With precious few rules changes in 2020 likely to shake-up the order, not to mention the fact that most teams will be looking ahead to 2021, the decision to continue using the 2019 tyres again this season has left many fearing that the forthcoming season is going to be worryingly predictable.
Sadly, Pirelli's, Mario Isola agrees. Using their data and experience from last season, the teams should mostly be on top of the issues they encountered, which is no doubt why they unanimously rejected Pirelli's 2020 tyres.
One particular issue a number of teams encountered last season was tyre warm-up, which Isola believes this will be less of a problem this year.
"If you remember at the beginning of the season, some teams were complaining about warm up," he said, "and on some occasions, it was a bit difficult to warm up the tyres.
"That is not going to be an issue for this year," he continued. "They know the tyres, so the advantage compared to last year is that the learning curve on how to use a new product is already there. There is no learning curve for the tyres this year."
"The only negative side that I can see is that we take out a bit of unpredictability," he subsequently told Reuters. "That is something that sometimes is spicing up the show.
"We see that every time there is something the engineers cannot predict, we have better racing," he continued, "so without the element of the tyres we are taking out a bit of unpredictability.
"We know that teams are focusing on one stop strategies as much as possible," he warned. "They have also some good data from 2019 so it will be probably slightly easier for the teams to make a strategy."

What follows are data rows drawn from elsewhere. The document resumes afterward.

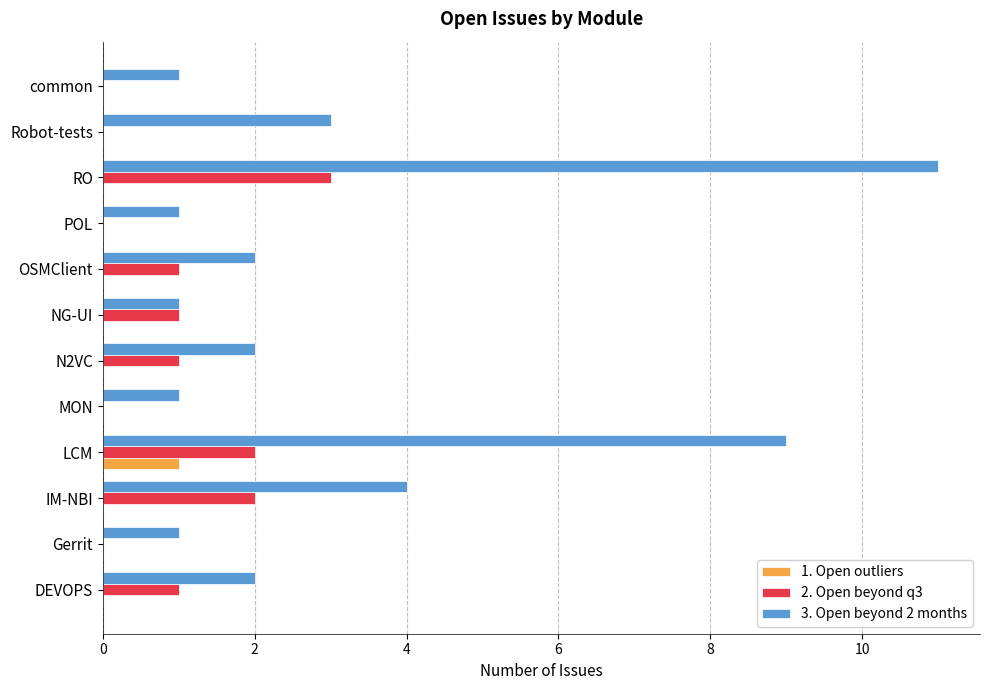

What is the average value of the 2. Open beyond q3 series?

1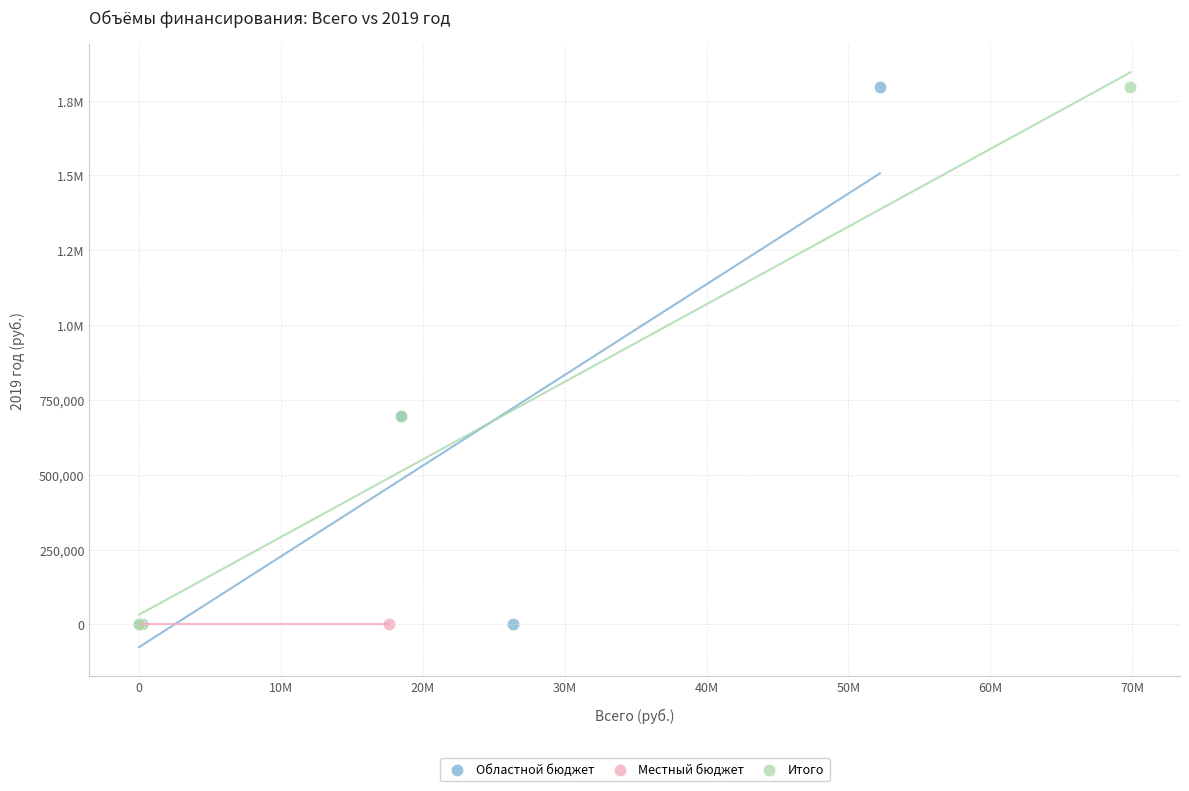

What are all the series names shown in the legend?

Областной бюджет, Местный бюджет, Итого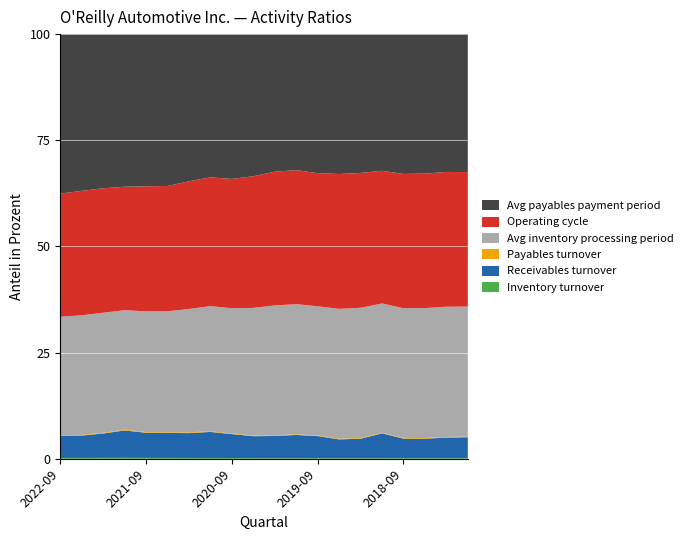

Reading left to right, list all the values displayed in this chart.

Inventory turnover: 1.6	1.6	1.7	1.7	1.7	1.6	1.6	1.5	1.5	1.4	1.4	1.4	1.4	1.4	1.4	1.4	1.4	1.4	1.4	1.4
Receivables turnover: 41.6	41.5	44.3	48.9	45.5	46.1	46.0	50.5	46.3	44.0	46.2	47.2	44.6	37.4	38.5	49.7	38.8	38.4	40.6	41.5
Payables turnover: 1.2	1.2	1.3	1.3	1.3	1.3	1.3	1.3	1.3	1.3	1.3	1.3	1.3	1.3	1.3	1.3	1.3	1.3	1.3	1.3
Avg inventory processing period: 222.0	222.0	218.0	213.0	218.0	223.0	228.0	242.0	242.0	256.0	270.0	265.0	261.0	259.0	259.0	259.0	258.0	257.0	258.0	258.0
Operating cycle: 231.0	231.0	226.0	220.0	226.0	231.0	236.0	249.0	250.0	264.0	278.0	273.0	269.0	269.0	268.0	266.0	267.0	266.0	267.0	267.0
Avg payables payment period: 299.0	291.0	280.0	272.0	275.0	280.0	272.0	277.0	280.0	285.0	286.0	277.0	281.0	279.0	276.0	274.0	278.0	276.0	273.0	274.0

Courtesy of continued development by the teams, lap times are expected to be around a second or more quicker than in 2019, when ten new (race) lap records were established. Because of this, Pirelli anticipates having to raise starting pressures.
"We are now receiving simulations on the expected performance and we will make our calculation in order to give them the feedback on what is the level of the increase in pressure," he said. "It could be in the range of probably a couple of psi.
"More downforce means more energy. Probably, if we have to predict something, it could be more overheating, maybe. That could be more of a thing because of the additional energy that is going into the tyre."
The Italian was also keen to play down speculation that the banked final corner could result in Indianapolis-type safety issues.
"I read many comparisons with Indianapolis," he told Reuters. "The circuit is different, the length of the corner with banking, so we need to see simulations and what we have to do to react to this new configuration. Our first priority is to guarantee a product that is safe and reliable."
Looking ahead to 2021, when the sport will switch to 18 inch tyres, Isola says that initial feedback has been positive.
"Obviously they are a lot more reactive compared to 13 inches because of the reduced sidewall, they are more precise, the braking phase is very positive. They didn't find an issue with the kerbs.
"One question mark was what happens when they hit the kerbs like they do now with the 13 inch tyre," he admitted, "but that was positive. We are happy with the current situation."
All ten teams will test the 2021 tyres this year, each supplying a 'mule' car specifically for the purpose.